O brilho que vi nos seus olhos naquele dia agora tinha nome e rosto. Se você nunca conseguiu esquecê-lo, ele passou a fazer parte também de meus pesadelos. Nem sei por que resolvi falar sobre isso. Prometi a mim mesmo não fazê-lo. Se ele existe em seu pensamento, de sua boca não quero ouvir nada.

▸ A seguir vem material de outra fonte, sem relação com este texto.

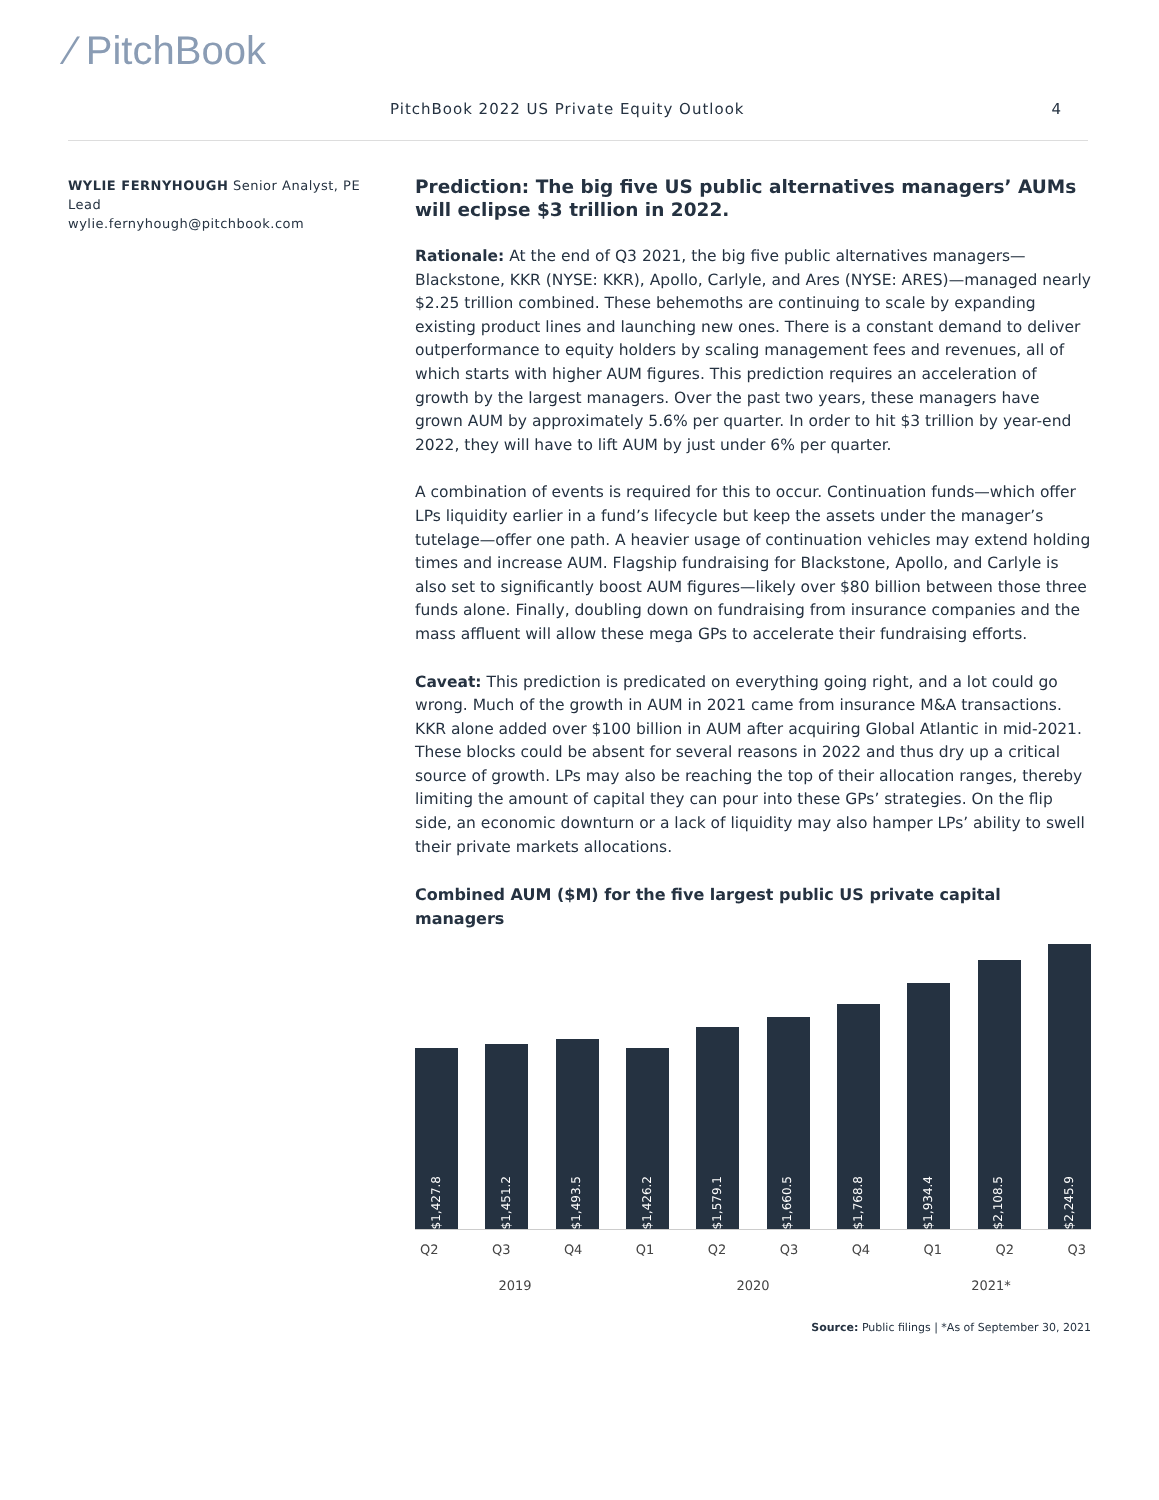⁄ PitchBook
PitchBook 2022 US Private Equity Outlook 4
WYLIE FERNYHOUGH Senior Analyst, PE Lead
wylie.fernyhough@pitchbook.com
Prediction: The big five US public alternatives managers’ AUMs will eclipse $3 trillion in 2022.
Rationale: At the end of Q3 2021, the big five public alternatives managers—Blackstone, KKR (NYSE: KKR), Apollo, Carlyle, and Ares (NYSE: ARES)—managed nearly $2.25 trillion combined. These behemoths are continuing to scale by expanding existing product lines and launching new ones. There is a constant demand to deliver outperformance to equity holders by scaling management fees and revenues, all of which starts with higher AUM figures. This prediction requires an acceleration of growth by the largest managers. Over the past two years, these managers have grown AUM by approximately 5.6% per quarter. In order to hit $3 trillion by year-end 2022, they will have to lift AUM by just under 6% per quarter.
A combination of events is required for this to occur. Continuation funds—which offer LPs liquidity earlier in a fund’s lifecycle but keep the assets under the manager’s tutelage—offer one path. A heavier usage of continuation vehicles may extend holding times and increase AUM. Flagship fundraising for Blackstone, Apollo, and Carlyle is also set to significantly boost AUM figures—likely over $80 billion between those three funds alone. Finally, doubling down on fundraising from insurance companies and the mass affluent will allow these mega GPs to accelerate their fundraising efforts.
Caveat: This prediction is predicated on everything going right, and a lot could go wrong. Much of the growth in AUM in 2021 came from insurance M&A transactions. KKR alone added over $100 billion in AUM after acquiring Global Atlantic in mid-2021. These blocks could be absent for several reasons in 2022 and thus dry up a critical source of growth. LPs may also be reaching the top of their allocation ranges, thereby limiting the amount of capital they can pour into these GPs’ strategies. On the flip side, an economic downturn or a lack of liquidity may also hamper LPs’ ability to swell their private markets allocations.
Combined AUM ($M) for the five largest public US private capital managers
$1,427.8
$1,451.2
$1,493.5
$1,426.2
$1,579.1
$1,660.5
$1,768.8
$1,934.4
$2,108.5
$2,245.9
Q2 Q3 Q4 Q1 Q2 Q3 Q4 Q1 Q2 Q3
2019 2020 2021*
Source: Public filings | *As of September 30, 2021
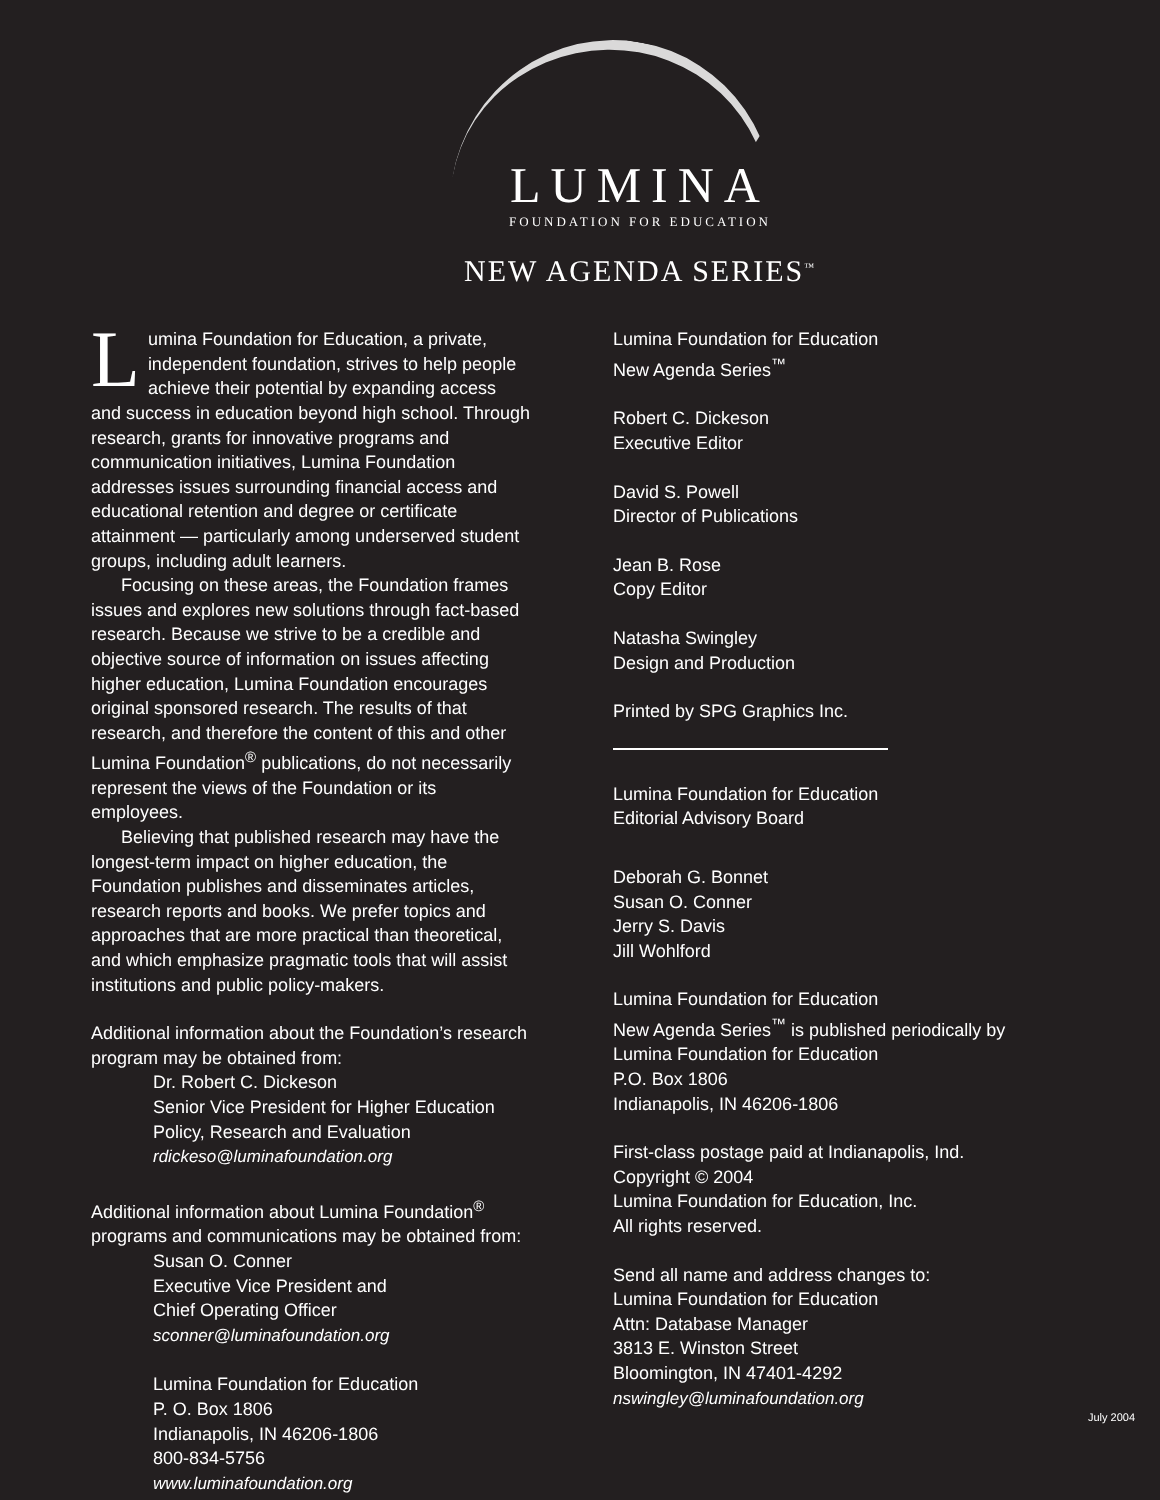LUMINA
FOUNDATION FOR EDUCATION
NEW AGENDA SERIES<sup>™</sup>
Lumina Foundation for Education, a private, independent foundation, strives to help people achieve their potential by expanding access and success in education beyond high school. Through research, grants for innovative programs and communication initiatives, Lumina Foundation addresses issues surrounding financial access and educational retention and degree or certificate attainment — particularly among underserved student groups, including adult learners.
Focusing on these areas, the Foundation frames issues and explores new solutions through fact-based research. Because we strive to be a credible and objective source of information on issues affecting higher education, Lumina Foundation encourages original sponsored research. The results of that research, and therefore the content of this and other Lumina Foundation<sup>®</sup> publications, do not necessarily represent the views of the Foundation or its employees.
Believing that published research may have the longest-term impact on higher education, the Foundation publishes and disseminates articles, research reports and books. We prefer topics and approaches that are more practical than theoretical, and which emphasize pragmatic tools that will assist institutions and public policy-makers.
Additional information about the Foundation’s research program may be obtained from:
Dr. Robert C. Dickeson
Senior Vice President for Higher Education Policy, Research and Evaluation
rdickeso@luminafoundation.org
Additional information about Lumina Foundation<sup>®</sup> programs and communications may be obtained from:
Susan O. Conner
Executive Vice President and
Chief Operating Officer
sconner@luminafoundation.org
Lumina Foundation for Education
P. O. Box 1806
Indianapolis, IN 46206-1806
800-834-5756
www.luminafoundation.org
Lumina Foundation for Education
New Agenda Series<sup>™</sup>
Robert C. Dickeson
Executive Editor
David S. Powell
Director of Publications
Jean B. Rose
Copy Editor
Natasha Swingley
Design and Production
Printed by SPG Graphics Inc.
Lumina Foundation for Education
Editorial Advisory Board
Deborah G. Bonnet
Susan O. Conner
Jerry S. Davis
Jill Wohlford
Lumina Foundation for Education
New Agenda Series<sup>™</sup> is published periodically by Lumina Foundation for Education
P.O. Box 1806
Indianapolis, IN 46206-1806
First-class postage paid at Indianapolis, Ind.
Copyright © 2004
Lumina Foundation for Education, Inc.
All rights reserved.
Send all name and address changes to:
Lumina Foundation for Education
Attn: Database Manager
3813 E. Winston Street
Bloomington, IN 47401-4292
nswingley@luminafoundation.org
July 2004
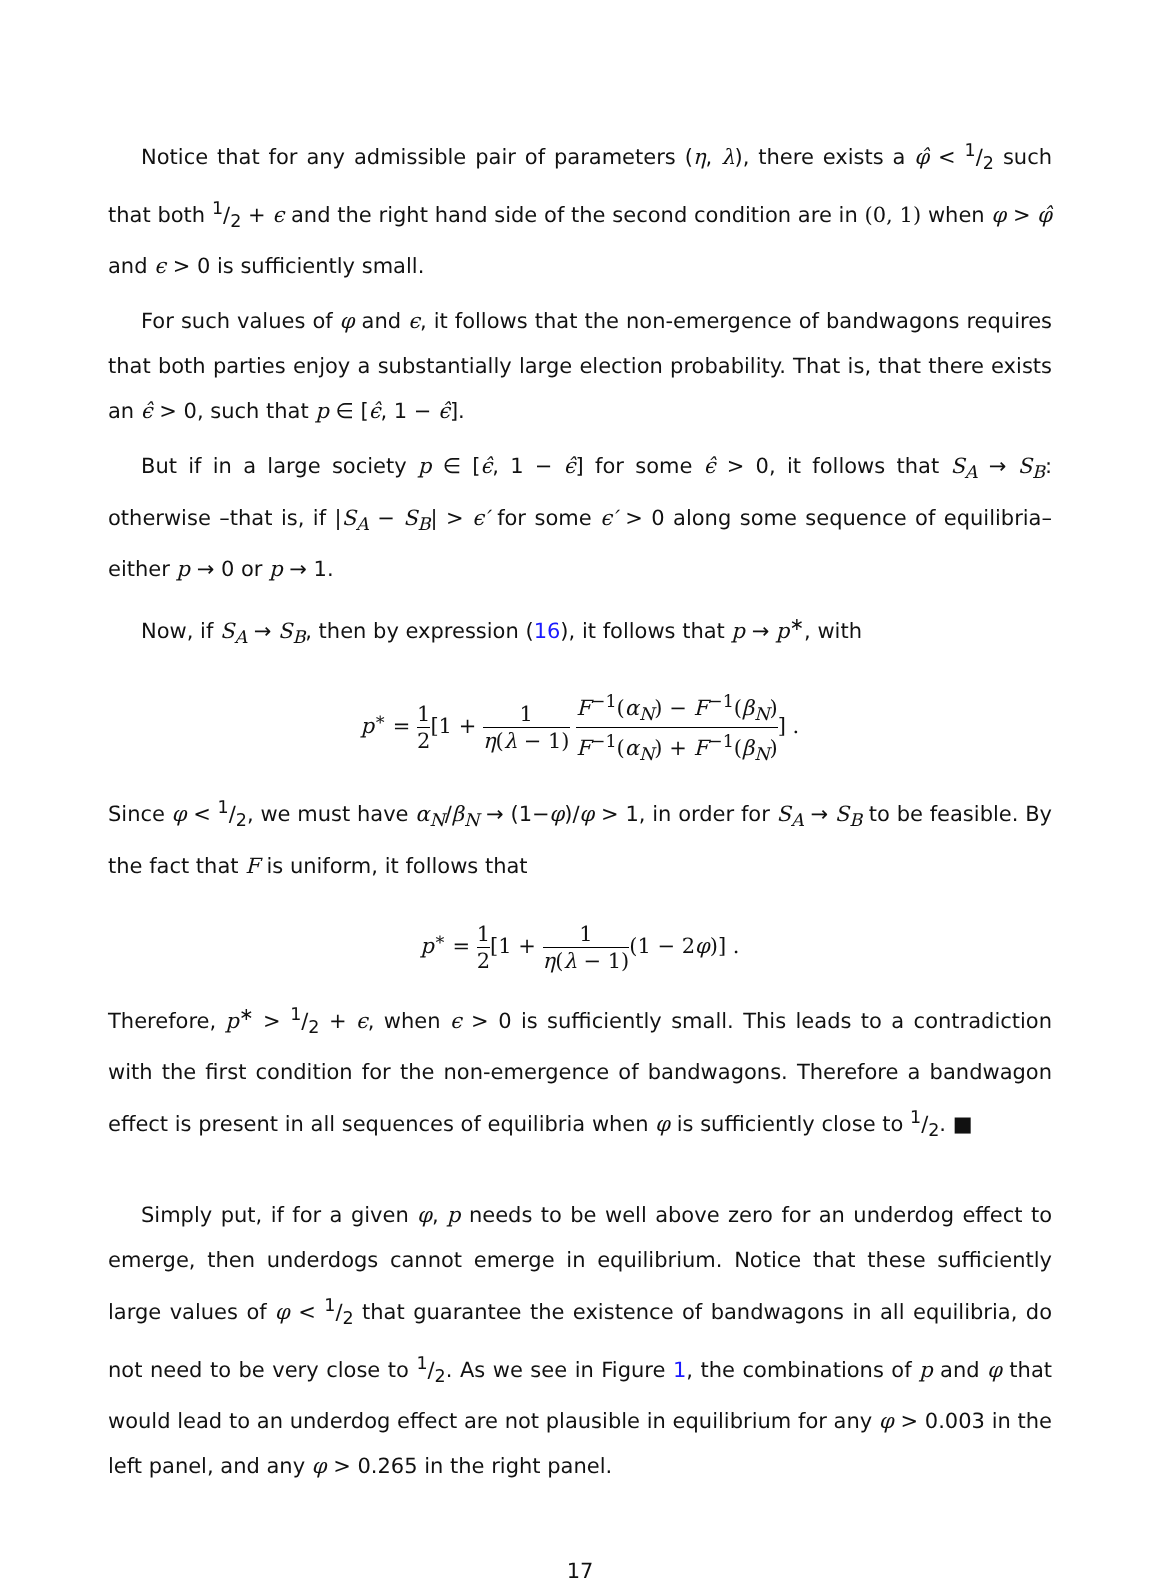Notice that for any admissible pair of parameters (η, λ), there exists a φ̂ < 1/2 such that both 1/2 + ϵ and the right hand side of the second condition are in (0, 1) when φ > φ̂ and ϵ > 0 is sufficiently small.
For such values of φ and ϵ, it follows that the non-emergence of bandwagons requires that both parties enjoy a substantially large election probability. That is, that there exists an ϵ̂ > 0, such that p ∈ [ϵ̂, 1 − ϵ̂].
But if in a large society p ∈ [ϵ̂, 1 − ϵ̂] for some ϵ̂ > 0, it follows that S<sub>A</sub> → S<sub>B</sub>: otherwise –that is, if |S<sub>A</sub> − S<sub>B</sub>| > ϵ′ for some ϵ′ > 0 along some sequence of equilibria– either p → 0 or p → 1.
Now, if S<sub>A</sub> → S<sub>B</sub>, then by expression (16), it follows that p → p<sup>∗</sup>, with
p<sup>∗</sup> = 1 2[1 + 1 η(λ − 1) F<sup>−1</sup>(α<sub>N</sub>) − F<sup>−1</sup>(β<sub>N</sub>) F<sup>−1</sup>(α<sub>N</sub>) + F<sup>−1</sup>(β<sub>N</sub>)] .
Since φ < 1/2, we must have α<sub>N</sub>/β<sub>N</sub> → (1−φ)/φ > 1, in order for S<sub>A</sub> → S<sub>B</sub> to be feasible. By the fact that F is uniform, it follows that
p<sup>∗</sup> = 1 2[1 + 1 η(λ − 1)(1 − 2φ)] .
Therefore, p<sup>∗</sup> > 1/2 + ϵ, when ϵ > 0 is sufficiently small. This leads to a contradiction with the first condition for the non-emergence of bandwagons. Therefore a bandwagon effect is present in all sequences of equilibria when φ is sufficiently close to 1/2. ■
Simply put, if for a given φ, p needs to be well above zero for an underdog effect to emerge, then underdogs cannot emerge in equilibrium. Notice that these sufficiently large values of φ < 1/2 that guarantee the existence of bandwagons in all equilibria, do not need to be very close to 1/2. As we see in Figure 1, the combinations of p and φ that would lead to an underdog effect are not plausible in equilibrium for any φ > 0.003 in the left panel, and any φ > 0.265 in the right panel.
17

Está ficando frio aqui fora. É melhor entrarmos. Não temos mais idade para facilitar com a temperatura quando cai.
O enfermeiro está na porta nos olhando com o eterno ar de recriminação. Proibi que venha aqui no jardim enquanto estivermos conversando. Conhece toda a minha intimidade, já que dependo dele para tomar banho, comer,... Mas, na nossa, minha e sua, ele não entra.
A cadeira de rodas parece mais pesada hoje. Não, querida, não precisa me ajudar. Sei que não tem forças.
- E então, senhor Miguel, falando com dona Marina de novo?
Não respondo. A porta agora está fechada e ele me empurra até o quarto. Pena não poder ficar mais com você. Acho que não entra porque ele está aqui.
Qualquer dia desses, vamos poder estar juntos o tempo todo. Não vai demorar.
- Está chorando outra vez, seu Miguel?
Idiota! Então não sabe que não choro nunca?